SOURCE EXTRACT Block Start

This blog post by NCTE member Julieanne Harmatz was reprinted with permission from her blog.
Why should you attend the NCTE Convention this year? We’re sharing a series of reflections from teachers who attended the 2017 NCTE Annual Convention to help you answer this very question!
November 20, 2017
Five years ago I read a blog post about NCTE in Boston. That post got me to commit to my first NCTE conference in Washington, DC. I haven’t missed one since. It has been and continues to be a place for inspiration and hope.
This week I’ll unpack the experience, bit by bit.
The books are piled on my dining room table.
Books signed by authors.
There is something about having a stack of new books.
One done. One started. One settling in my brain waiting to be reread.
There’s safety in it.
A sense of calm.
It is an entitlement to have access and ability to find books I want to read.
Ones that speak to me.
This week I heard writers share.
How they write.
Why they write.
Jason Reynold’s words dug deep. Demanding attention and action:
I’m trying to write books that are protecting young people from invisibility of their personhood. You’re not just a problem, you’re not just an issue or a disenfranchised child. . . . I refuse to let you be discarded.
We need to bolster humanity in the kids that we pity. They don’t need pity. We need to see them as people, not pitiful.
Kids are just like us. Books that speak to them will be picked up and read. They are not the problem. We are when we don’t see or hear our students.This demands we look closely at our books and our practices around books.

SOURCE EXTRACT Block End

* **WORK INSTRUCTIONS**:
1. In the NCTE Convention reflection, in which city did the author attend a first NCTE conference?
2. Continue the NCTE Convention reflection, starting after its final sentence.
None of the data has any bearing on this work.

STORED DATA Block Start

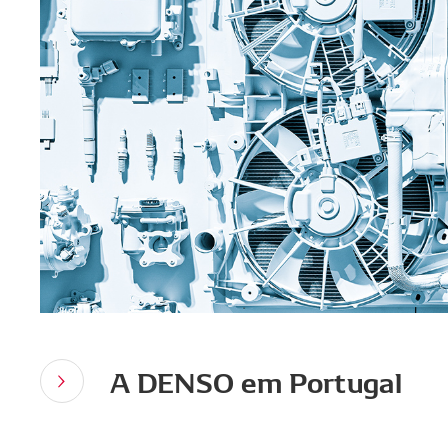
A DENSO em Portugal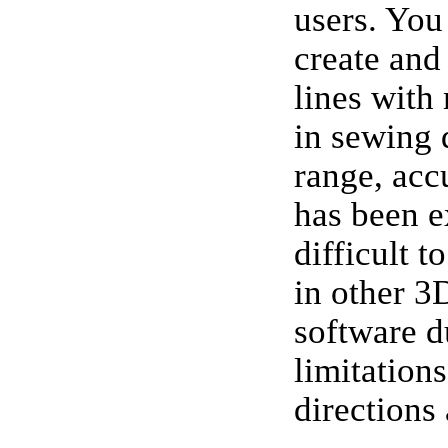
users. You
create and
lines with
in sewing 
range, acc
has been e
difficult to
in other 
software d
limitations
directions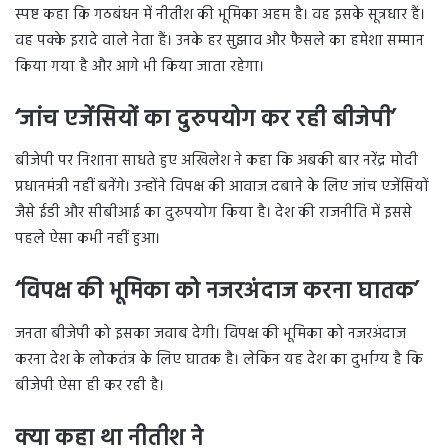
स्पष्ट कहा कि गठबंधन में नीतीश की भूमिका अहम है। वह इसके सूत्रधार हैं।
वह पक्के इरादे वाले नेता हैं। उनके हर सुझाव और फैसले का हमेशा सम्मान
किया गया है और आगे भी किया जाता रहेगा।
‘जांच एजेंसियों का दुरुपयोग कर रही बीजेपी’
बीजेपी पर निशाना साधते हुए अखिलेश ने कहा कि अबकी बार नरेंद्र मोदी
प्रधानमंत्री नहीं बनेंगे। उन्होंने विपक्ष की आवाज दबाने के लिए जांच एजेंसियों
जैसे ईडी और सीबीआई का दुरुपयोग किया है। देश की राजनीति में इससे
पहले ऐसा कभी नहीं हुआ।
‘विपक्ष की भूमिका को नजरअंदाज करना घातक’
जनता बीजेपी को इसका जवाब देगी। विपक्ष की भूमिका को नजरअंदाज
करना देश के लोकतंत्र के लिए घातक है। लेकिन यह देश का दुर्भाग्य है कि
बीजेपी ऐसा ही कर रही है।
क्या कहा था नीतीश ने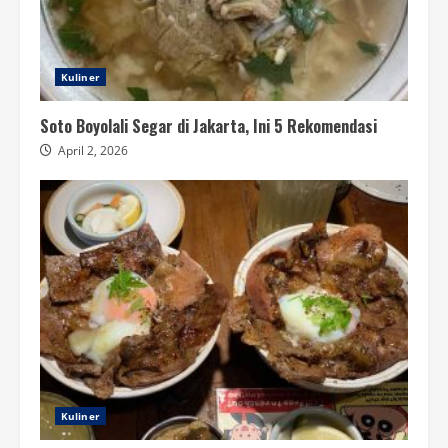
Kuliner
Soto Boyolali Segar di Jakarta, Ini 5 Rekomendasi
April 2, 2026
Kuliner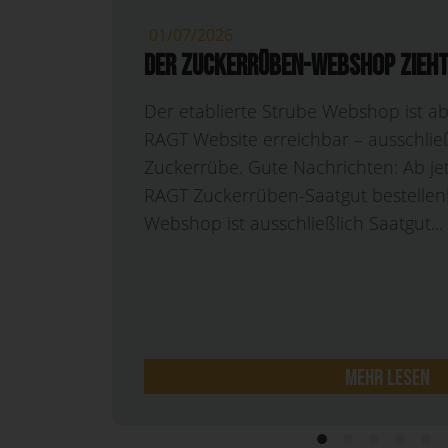
18/06/2026
DLG Feldtage 2026 – Gemeinsam
und Strube bündeln Vertrieb u
f der
Sortenvielfalt
bei
17.06.2026 Presseinformation – Hidd
i: Im
Gemeinsam wächst mehr: RAGT und 
Vertrieb und stärken Sortenvielfalt
Hiddenhausen/Söllingen, 17.06.2026
informieren auf den DLG-Feldtagen i
anstehende Markenfusion und präsen
mehr lesen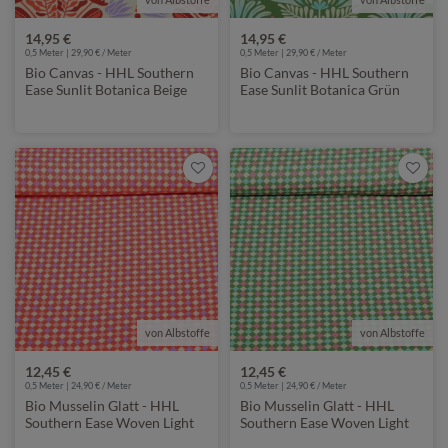
14,95 €
14,95 €
0,5 Meter | 29,90 € / Meter
0,5 Meter | 29,90 € / Meter
Bio Canvas - HHL Southern
Bio Canvas - HHL Southern
Ease Sunlit Botanica Beige
Ease Sunlit Botanica Grün
Rot
von Albstoffe
von Albstoffe
12,45 €
12,45 €
0,5 Meter | 24,90 € / Meter
0,5 Meter | 24,90 € / Meter
Bio Musselin Glatt - HHL
Bio Musselin Glatt - HHL
Southern Ease Woven Light
Southern Ease Woven Light
Rot
Grün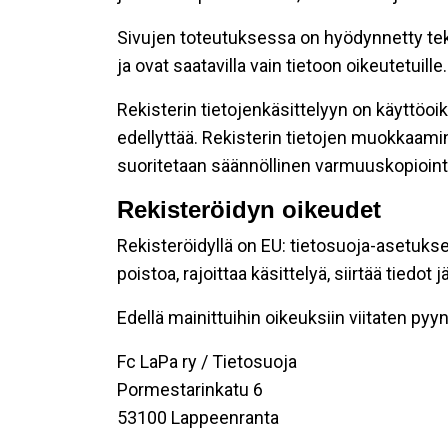
Sivujen toteutuksessa on hyödynnetty tekni
ja ovat saatavilla vain tietoon oikeutetuille.
Rekisterin tietojenkäsittelyyn on käyttöoik
edellyttää. Rekisterin tietojen muokkaami
suoritetaan säännöllinen varmuuskopiointi
Rekisteröidyn oikeudet
Rekisteröidyllä on EU: tietosuoja-asetukse
poistoa, rajoittaa käsittelyä, siirtää tiedo
Edellä mainittuihin oikeuksiin viitaten pyynn
Fc LaPa ry / Tietosuoja
Pormestarinkatu 6
53100 Lappeenranta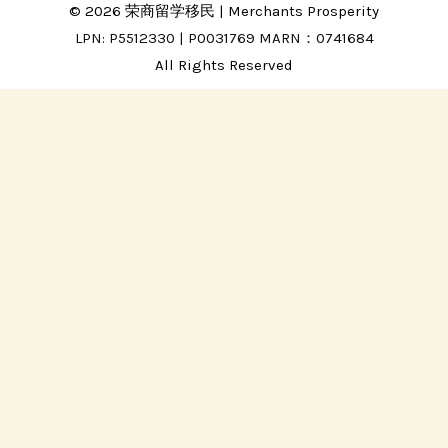
© 2026 荣商留学移民 | Merchants Prosperity
LPN: P5512330 | P0031769 MARN：0741684
All Rights Reserved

STORED DATA Block End

* **ANSWERS FOR EACH ITEM**:
1. Washington, DC.

2.
If those books do not fit a child, that child does not fit in our classroom, and that child is unseen. Why should they want to read?
We might start out our school year with a reading inventory.
With questions like, what books do you love?
But how many of those books are on our shelves?
How and how often do we explore what our kids want to read?
It’s there to be seen. But do we look?
How many students don’t know there could be books to love?
What are we doing to see our young people? What are we doing to protect them?
We need to ask and listen.
Provide some white space as Jacqueline Woodson does in her books.
Woodson’s words ring in my ears:
. . . not only do you have a right to be here you have right to be here fabulously . . .
I want to stay visible . . . the people I love to stay visible. I want people to be seen. I want their lives to matter.
And these words:
The DNA we are walking through this world with is complicated. How do we teach people we consider as ‘others’ when we are the gatekeepers?
Time to look and listen deeply.
Think about the time we have with children.
Commit to our beliefs and figure out how to open the gates and let them in.